3. ¿Por qué no me he enterado antes?
Aunque la Comisión Europea ha insistido en que la negociación es transparente, lo cierto es que el proceso de negociación es prácticamente secreto. No se conocen detalles concretos de las negociaciones y sólo algunos documentos filtrados desde las propias instancias europeas han permitido ir desgranando los pilares del futuro acuerdo. El negociador principal de la parte europea reconoció en una carta pública que todos los documentos relacionados con las negociaciones estarían cerrados al público durante al menos treinta años. Concretamente aseguró que esta negociación sería una excepción a la Regla 1049/2001 que establece que todos los documentos de las instituciones europeas han de ser públicos[1]. Asimismo, el comisario De Gucht aseguró en el Parlamento Europeo que la negociación del TLC debía tener grado de confidencialidad y negó la función de negociación al Parlamento[2]. Lo que supone un ataque más a la ya escasa democracia en el seno de la Unión Europea.

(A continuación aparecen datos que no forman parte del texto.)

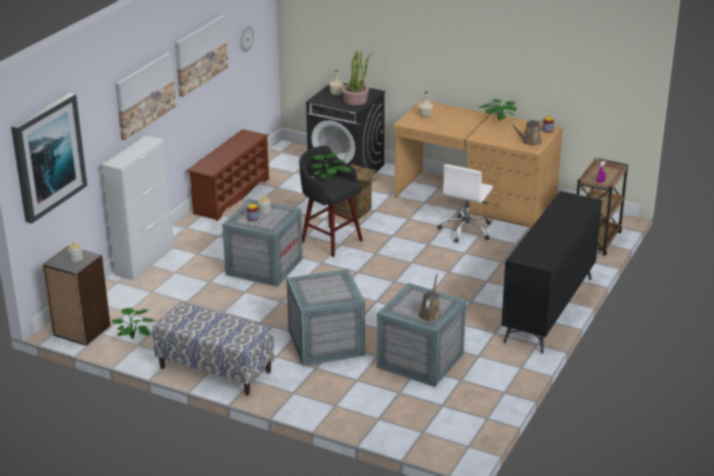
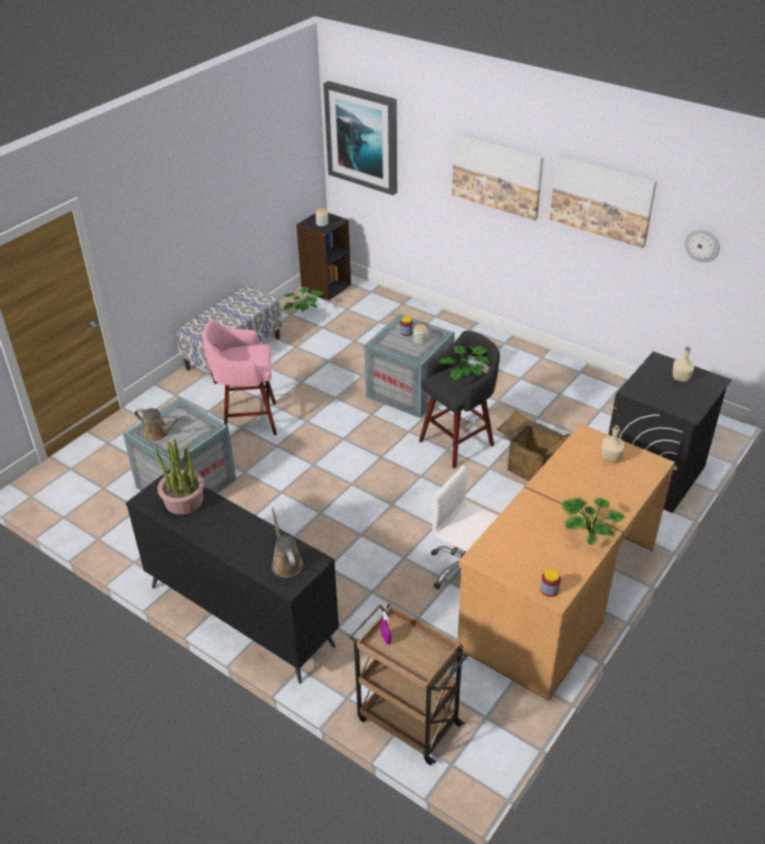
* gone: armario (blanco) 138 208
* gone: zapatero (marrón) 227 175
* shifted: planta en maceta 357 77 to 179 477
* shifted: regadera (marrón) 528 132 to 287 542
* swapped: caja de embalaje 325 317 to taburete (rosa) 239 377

4. ¿Entonces qué principio guía la redacción del documento?
Son los intereses económicos de las multinacionales los que están dictando las negociaciones. De hecho, la Comisión Europea se embarcó en más de 100 encuentros cerrados con lobistas y multinacionales para negociar los contenidos del tratado. La Comisión Europea tuvo que reconocer esos encuentros a posteriori, y más del 90% de los participantes resultaron ser grandes empresas[3].

5. ¿Quién apoya este TLC en España?
Dado que no hay debate público, es muy difícil conocer la opinión de la ciudadanía o de las organizaciones civiles. Sin embargo, la mayoría de los partidos del Congreso de los Diputados sí se han posicionado ya. El acuerdo firmado en junio de 2013 entre el Partido Popular y el Partido Socialista en el Congreso recogía una petición expresa al Gobierno para «apoyar un rápido comienzo de las negociaciones de un acuerdo de libre comercio entre los Estados Unidos de América y la Unión Europea ambicioso y naturalmente beneficioso»[4].

6. Al menos podremos votar los ciudadanos…
No, dado que la aprobación final del TLC corresponde al Parlamento Europeo. Sólo en caso de que las autoridades nacionales quisieran consultar a sus ciudadanos podríamos participar de forma directa en la decisión. Sin embargo, el 6 de mayo de 2014 el Congreso de los Diputados rechazó la convocatoria de un referéndum sobre el TLC, como proponía Izquierda Unida, con los votos en contra de PP, PSOE, CIU, PNV y UPyD.